People v. Fernandes

Appeal by the defendant from a judgment of the Supreme Court, Kings County (Leventhal, J.), rendered May 8, 2007, convicting him of attempted assault in the second degree, upon a jury verdict, and imposing sentence. The appeal brings up for review the denial, after a hearing, of that branch of the defendant’s omnibus motion which was to suppress his statement to law enforcement officials.

Ordered that the judgment is affirmed.

The record supports the hearing court’s determination that the defendant’s statement, taken after he was placed in custody but before Miranda warnings (see Miranda v Arizona, 384 US 436 [1966]) were given, was made voluntarily and spontaneously and was not the product of police interrogation or its functional equivalent (see People v Lynes, 49 NY2d 286, 294 [1980]; People v Nevone, 258 AD2d 944 [1999]; People v Harrison, 251 AD2d 681 [1998]; People v Zanders, 241 AD2d 531 [1997]).

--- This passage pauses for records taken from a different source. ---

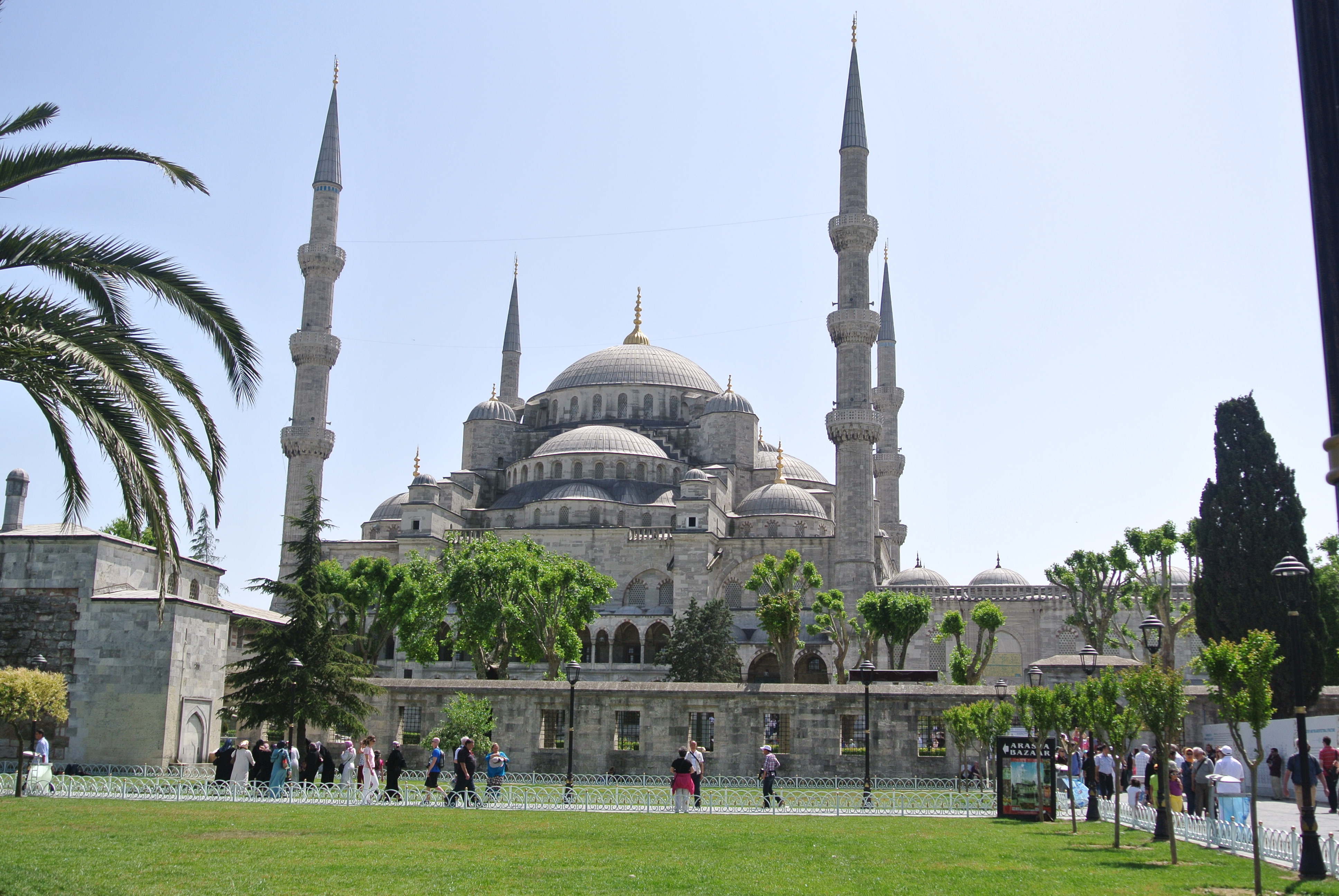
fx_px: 1452
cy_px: 448
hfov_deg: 49.5
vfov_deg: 34.3
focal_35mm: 39
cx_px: 670
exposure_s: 1/640
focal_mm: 14.5
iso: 100
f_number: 4.5
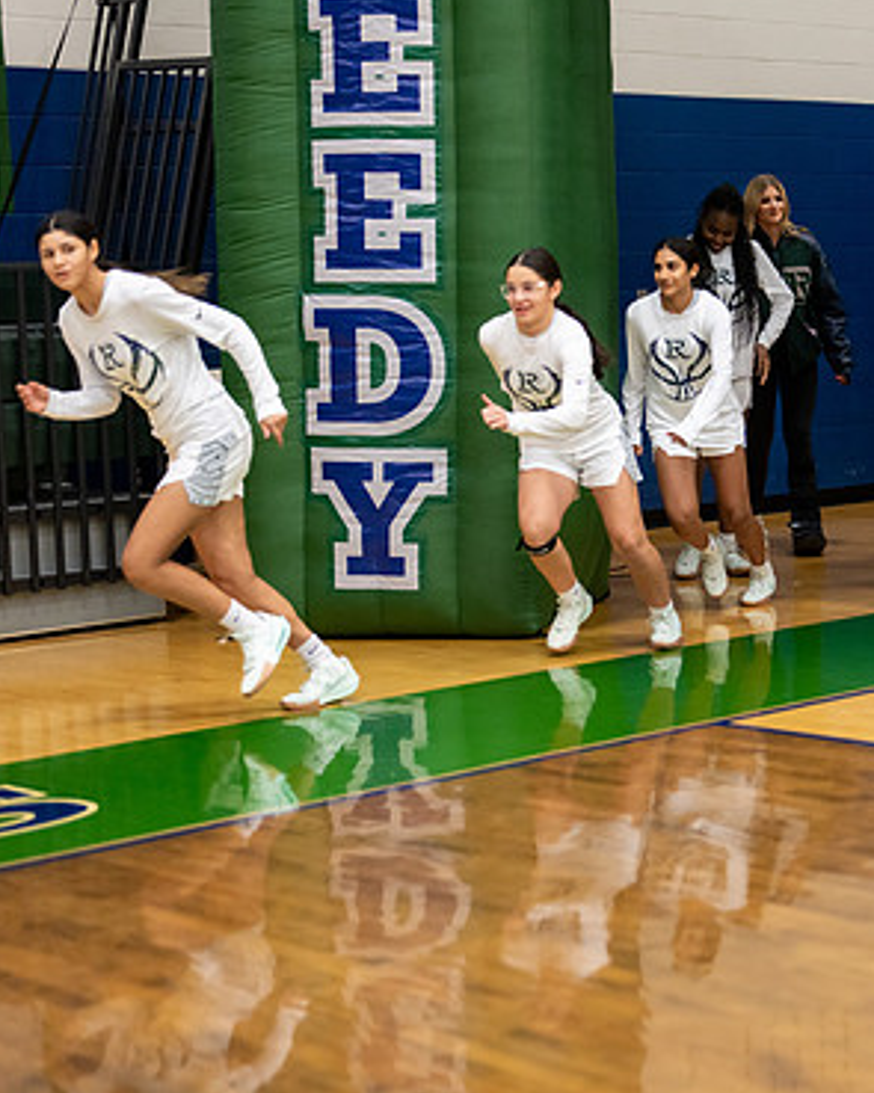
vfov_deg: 24.1
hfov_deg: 19.1
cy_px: 524
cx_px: 779
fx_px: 2555
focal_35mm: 79
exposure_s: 1/1000
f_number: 1.2
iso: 1250
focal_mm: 50
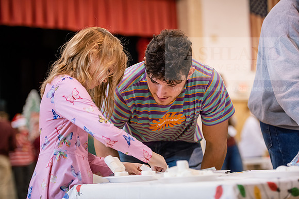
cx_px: 150
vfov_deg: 14.4
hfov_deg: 21.5
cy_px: 100
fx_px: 789
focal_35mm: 95
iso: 1250
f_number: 3.2
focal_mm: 95
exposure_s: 1/160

Contrary to the defendant’s contention, the court properly admitted into evidence a statement made by the complainant’s then-10-year-old daughter shortly after she witnessed the subject crime and struggled with the defendant over the weapon used in the crime, under the excited utterance exception to the hearsay rule (see People v Edwards, 47 NY2d 493, 497 [1979]; People v Donahue, 50 AD3d 820, 821 [2008]; People v Rodriguez, 306 AD2d 686, 688 [2003]). Mastro, J.P., Skelos, Santucci and Hall, JJ., concur.